> **TASK TO CARRY OUT**:
Because the copy must hold no pictures, return the data below with all of its words intact.

> **PROVIDED MATERIAL**:

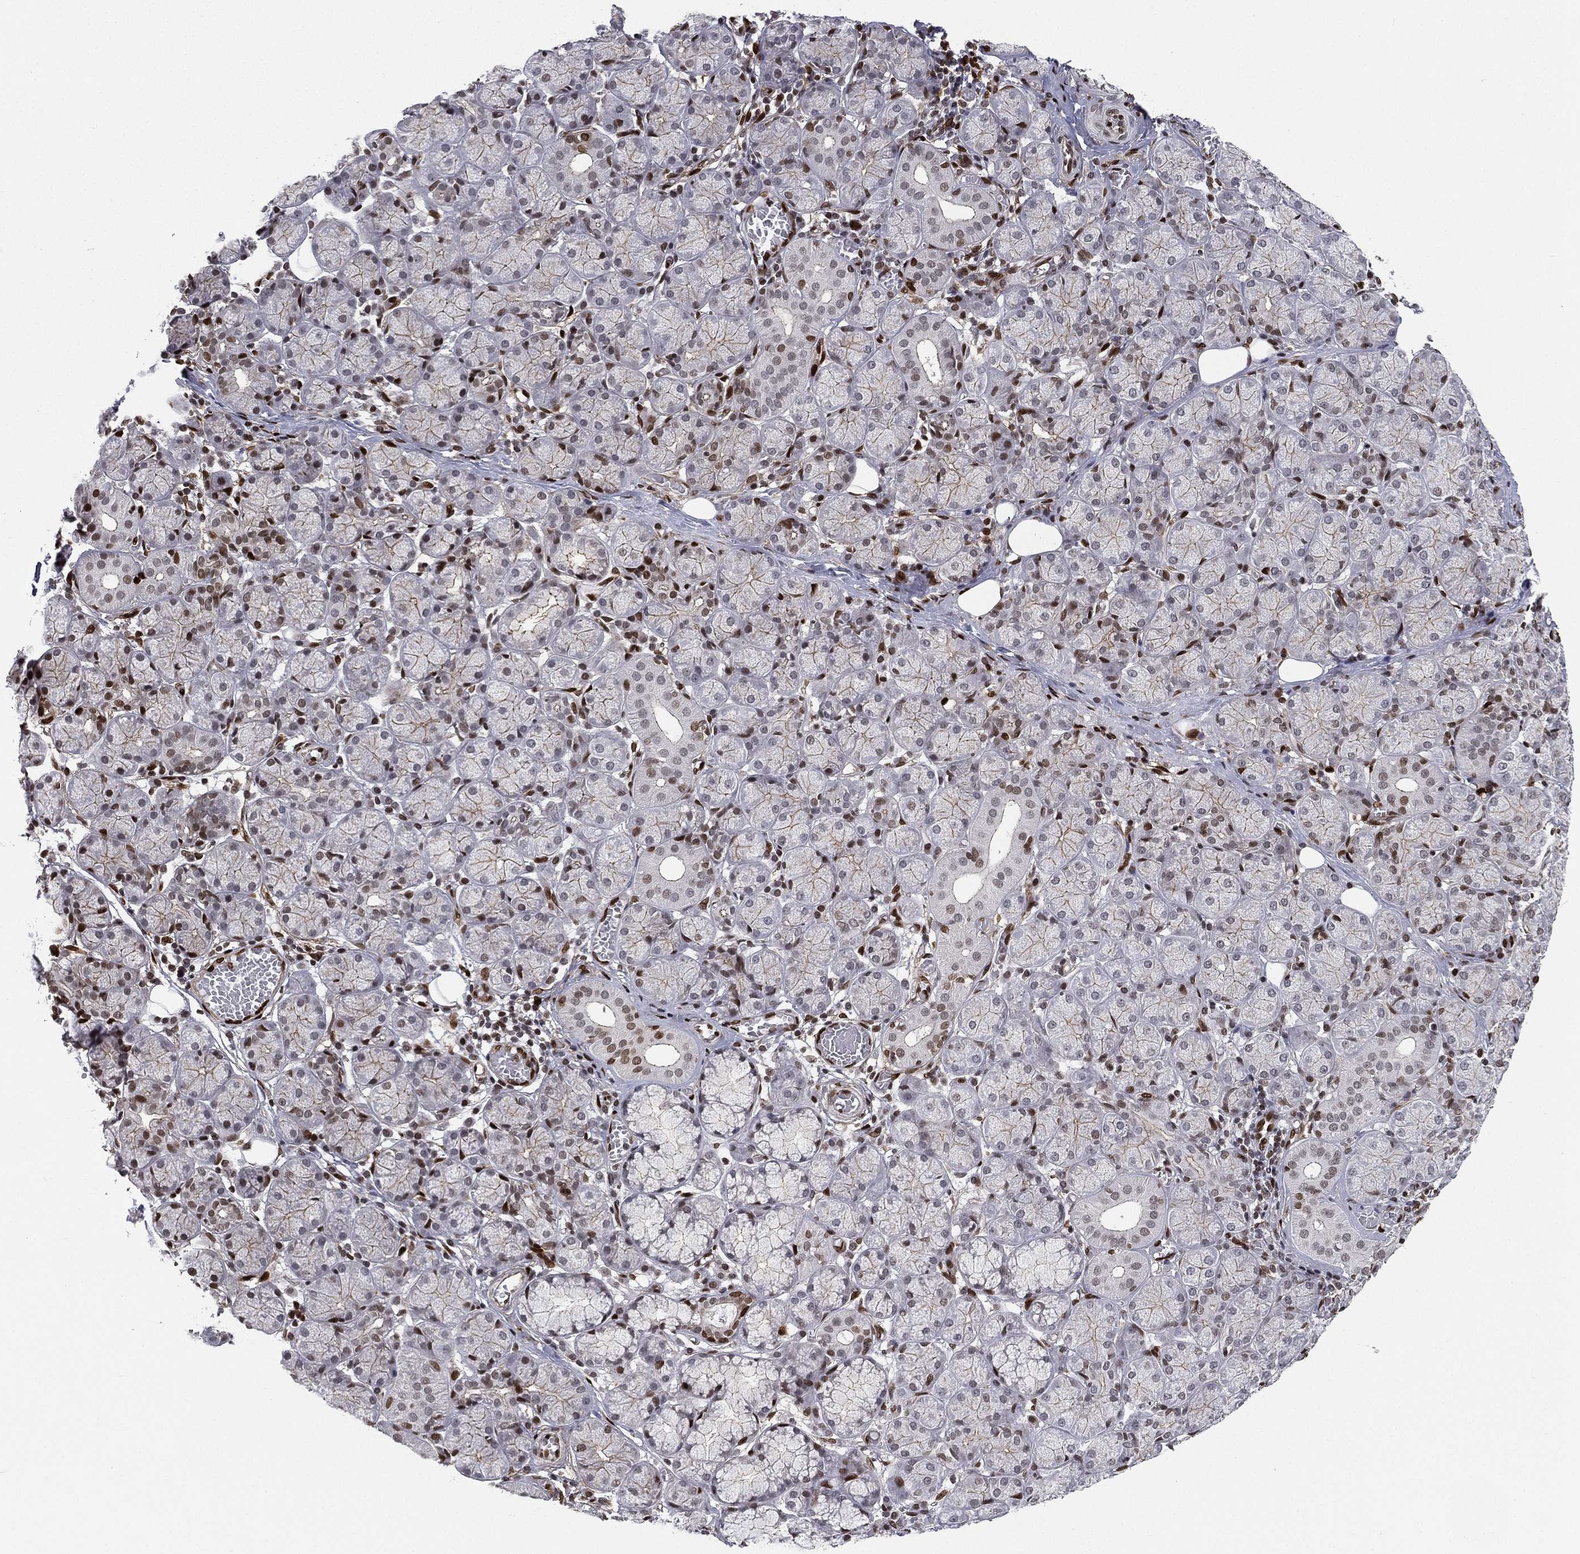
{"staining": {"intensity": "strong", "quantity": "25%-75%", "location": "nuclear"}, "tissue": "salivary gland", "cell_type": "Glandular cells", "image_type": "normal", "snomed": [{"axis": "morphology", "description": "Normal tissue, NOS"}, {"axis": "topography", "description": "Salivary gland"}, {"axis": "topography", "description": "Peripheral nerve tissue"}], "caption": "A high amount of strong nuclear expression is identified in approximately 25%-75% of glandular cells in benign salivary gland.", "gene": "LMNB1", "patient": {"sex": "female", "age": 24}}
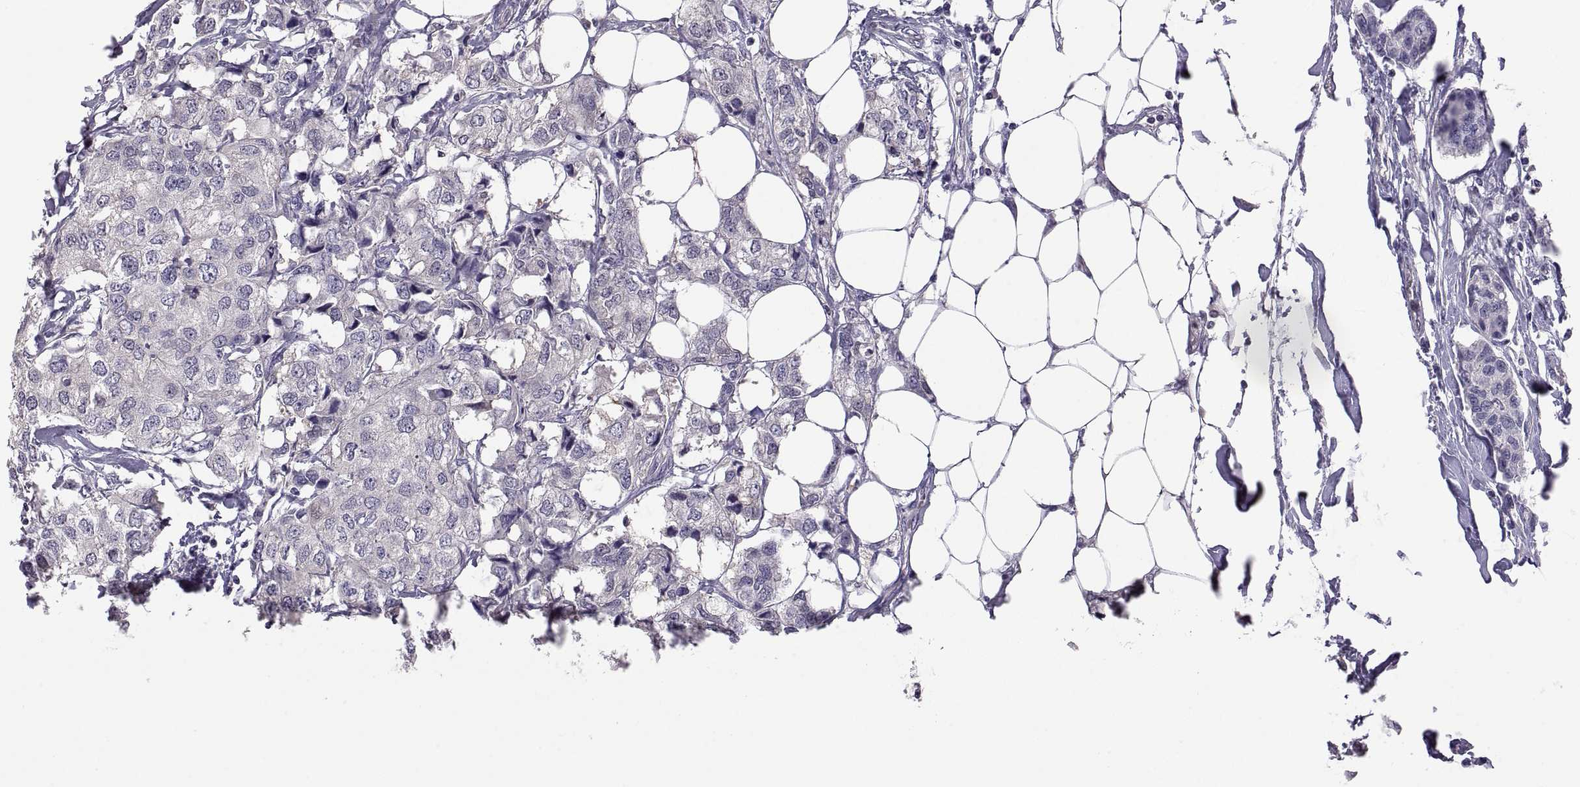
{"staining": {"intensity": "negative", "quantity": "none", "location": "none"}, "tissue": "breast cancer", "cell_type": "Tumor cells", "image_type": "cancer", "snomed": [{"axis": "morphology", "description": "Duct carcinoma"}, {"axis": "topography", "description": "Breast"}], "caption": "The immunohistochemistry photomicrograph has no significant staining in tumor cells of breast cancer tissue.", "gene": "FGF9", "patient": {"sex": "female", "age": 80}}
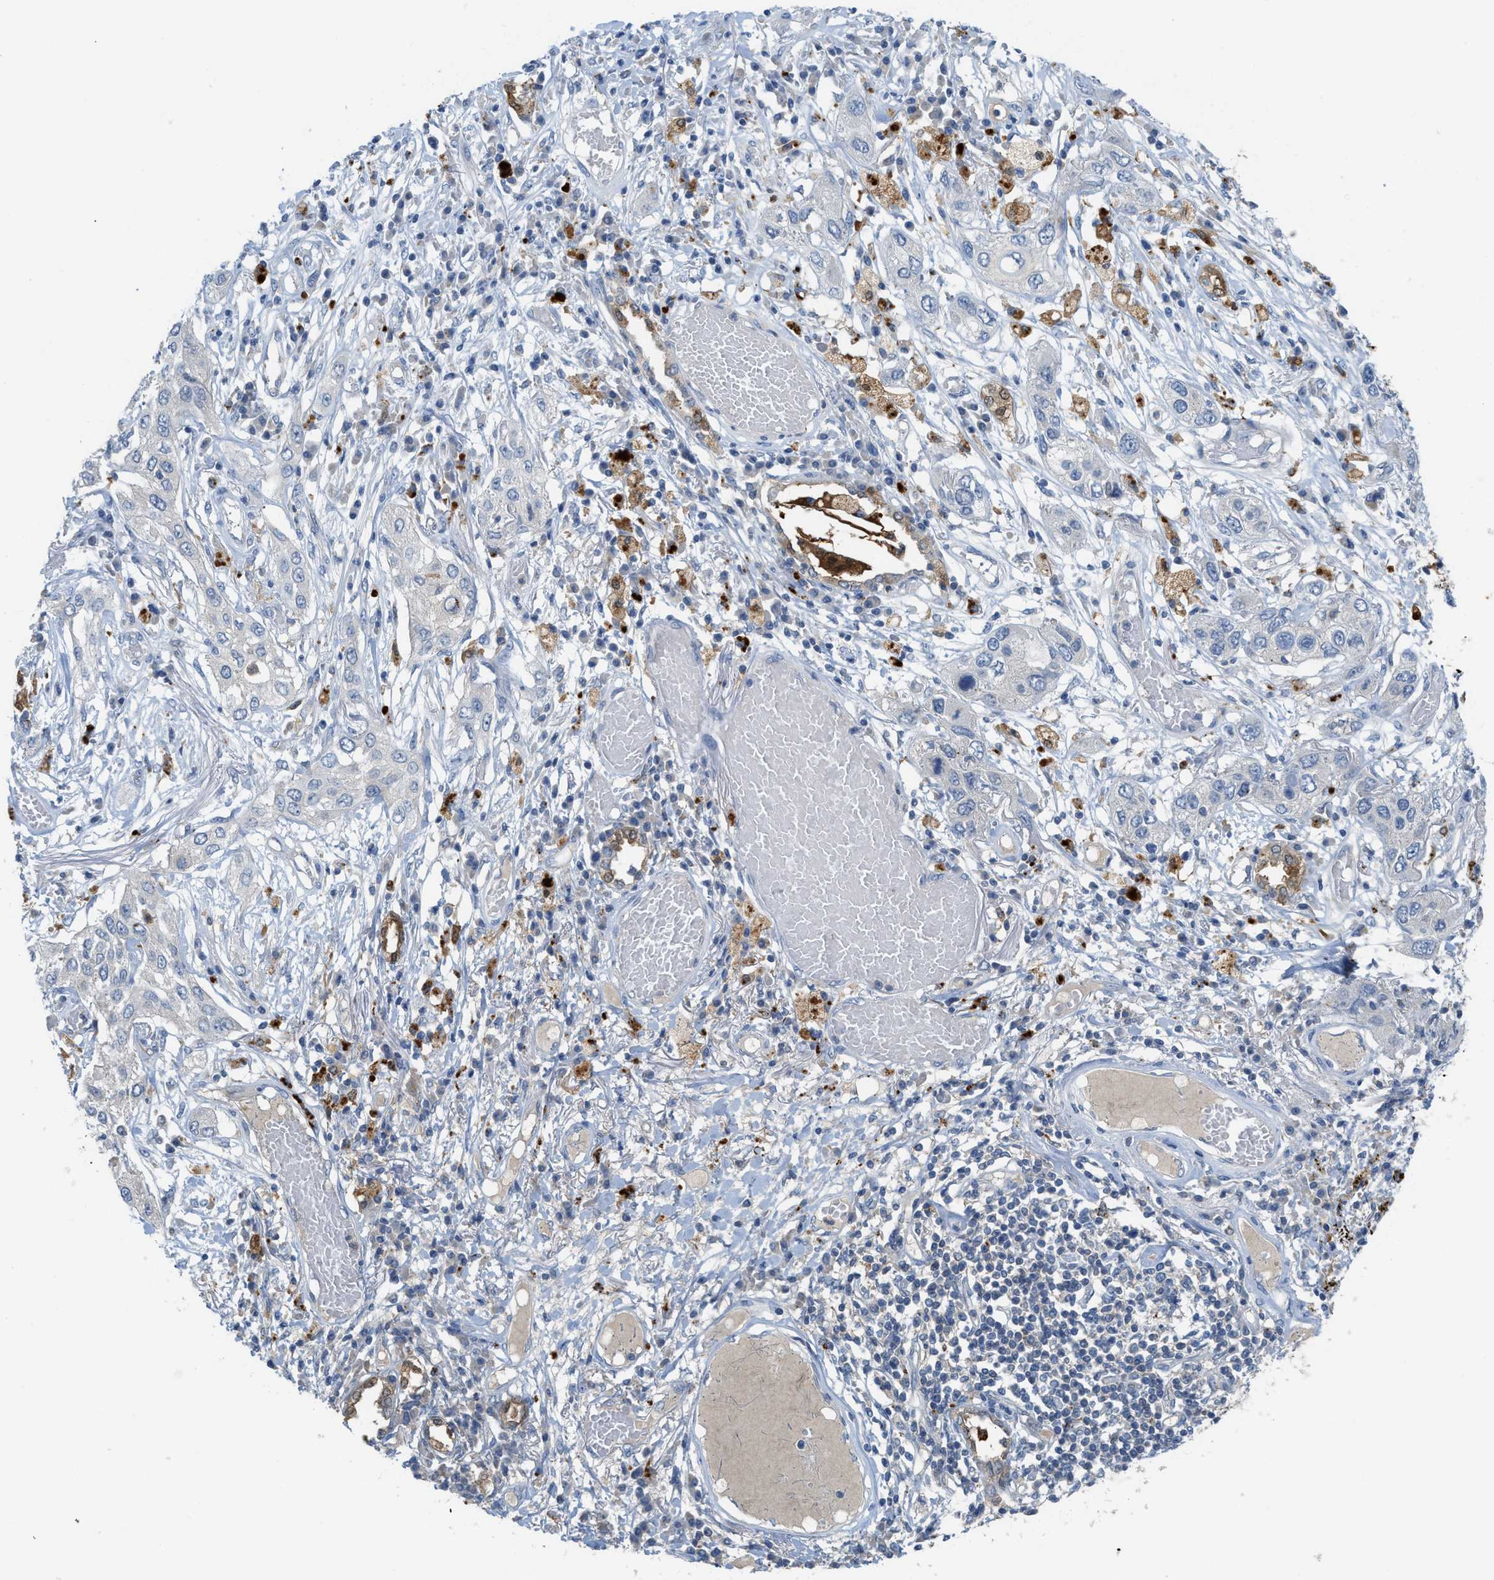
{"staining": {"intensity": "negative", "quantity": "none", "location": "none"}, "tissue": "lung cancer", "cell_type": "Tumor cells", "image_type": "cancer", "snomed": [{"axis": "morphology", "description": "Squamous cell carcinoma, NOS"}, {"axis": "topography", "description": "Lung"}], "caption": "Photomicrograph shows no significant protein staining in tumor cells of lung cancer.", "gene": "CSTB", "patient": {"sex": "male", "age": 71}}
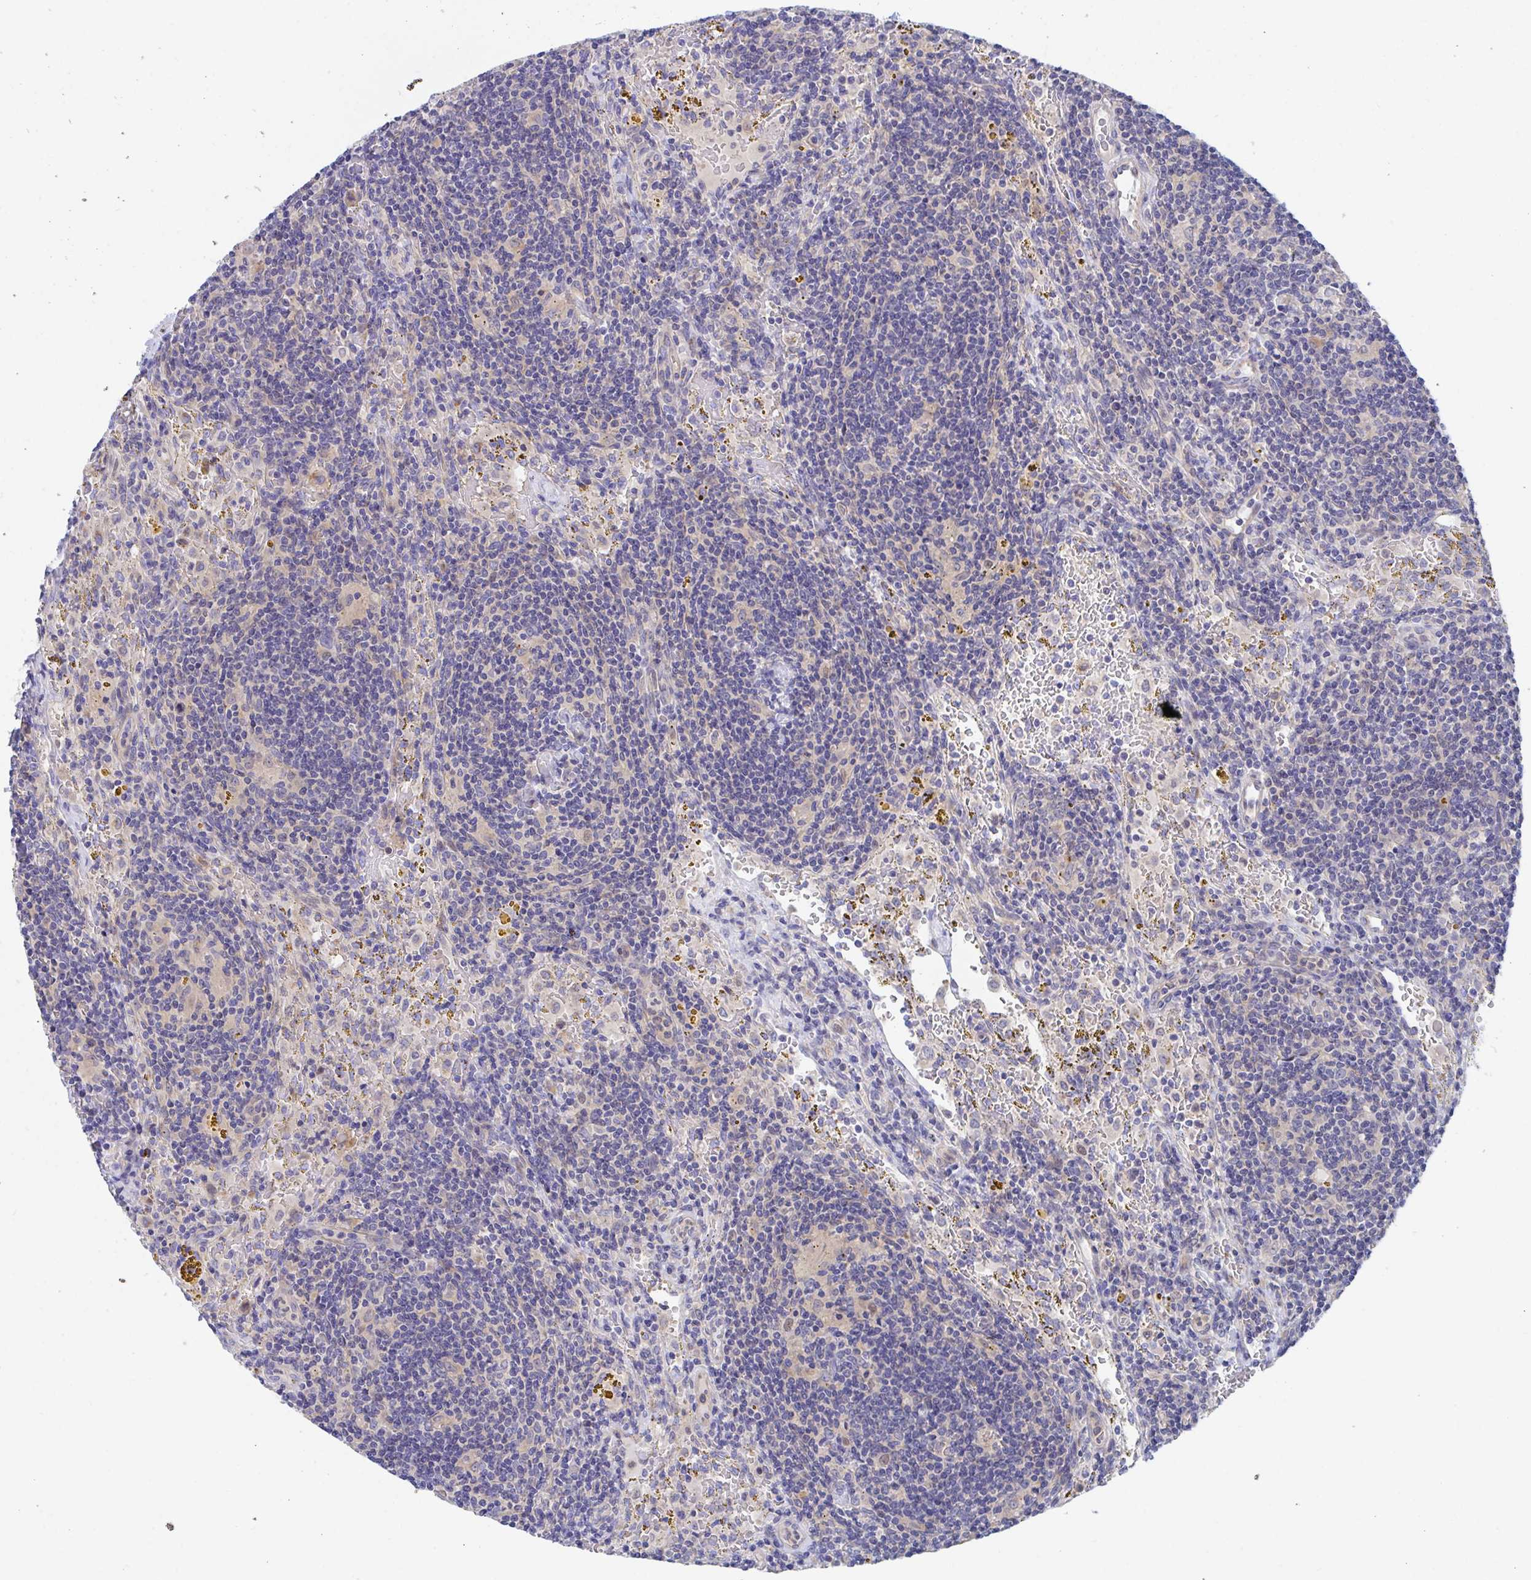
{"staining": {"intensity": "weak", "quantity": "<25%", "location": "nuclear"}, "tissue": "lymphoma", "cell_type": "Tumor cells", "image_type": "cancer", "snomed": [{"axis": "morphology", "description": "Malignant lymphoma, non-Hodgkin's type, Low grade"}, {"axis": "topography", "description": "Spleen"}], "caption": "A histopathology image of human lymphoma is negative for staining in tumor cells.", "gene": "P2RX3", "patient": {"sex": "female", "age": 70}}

> **COMPLETED EXERCISE**:
{"staining": {"intensity": "strong", "quantity": "25%-75%", "location": "nuclear"}, "tissue": "salivary gland", "cell_type": "Glandular cells", "image_type": "normal", "snomed": [{"axis": "morphology", "description": "Normal tissue, NOS"}, {"axis": "topography", "description": "Salivary gland"}, {"axis": "topography", "description": "Peripheral nerve tissue"}], "caption": "A high amount of strong nuclear expression is identified in approximately 25%-75% of glandular cells in benign salivary gland.", "gene": "LMNB1", "patient": {"sex": "female", "age": 24}}
{"staining": {"intensity": "negative", "quantity": "none", "location": "none"}, "tissue": "breast cancer", "cell_type": "Tumor cells", "image_type": "cancer", "snomed": [{"axis": "morphology", "description": "Duct carcinoma"}, {"axis": "topography", "description": "Breast"}], "caption": "The immunohistochemistry photomicrograph has no significant staining in tumor cells of breast cancer tissue.", "gene": "FGF9", "patient": {"sex": "female", "age": 80}}
{"staining": {"intensity": "negative", "quantity": "none", "location": "none"}, "tissue": "lung cancer", "cell_type": "Tumor cells", "image_type": "cancer", "snomed": [{"axis": "morphology", "description": "Squamous cell carcinoma, NOS"}, {"axis": "topography", "description": "Lung"}], "caption": "Photomicrograph shows no significant protein staining in tumor cells of lung cancer.", "gene": "CSTB", "patient": {"sex": "male", "age": 71}}
{"staining": {"intensity": "weak", "quantity": "<25%", "location": "nuclear"}, "tissue": "lymphoma", "cell_type": "Tumor cells", "image_type": "cancer", "snomed": [{"axis": "morphology", "description": "Malignant lymphoma, non-Hodgkin's type, Low grade"}, {"axis": "topography", "description": "Spleen"}], "caption": "A histopathology image of human lymphoma is negative for staining in tumor cells.", "gene": "P2RX3", "patient": {"sex": "female", "age": 70}}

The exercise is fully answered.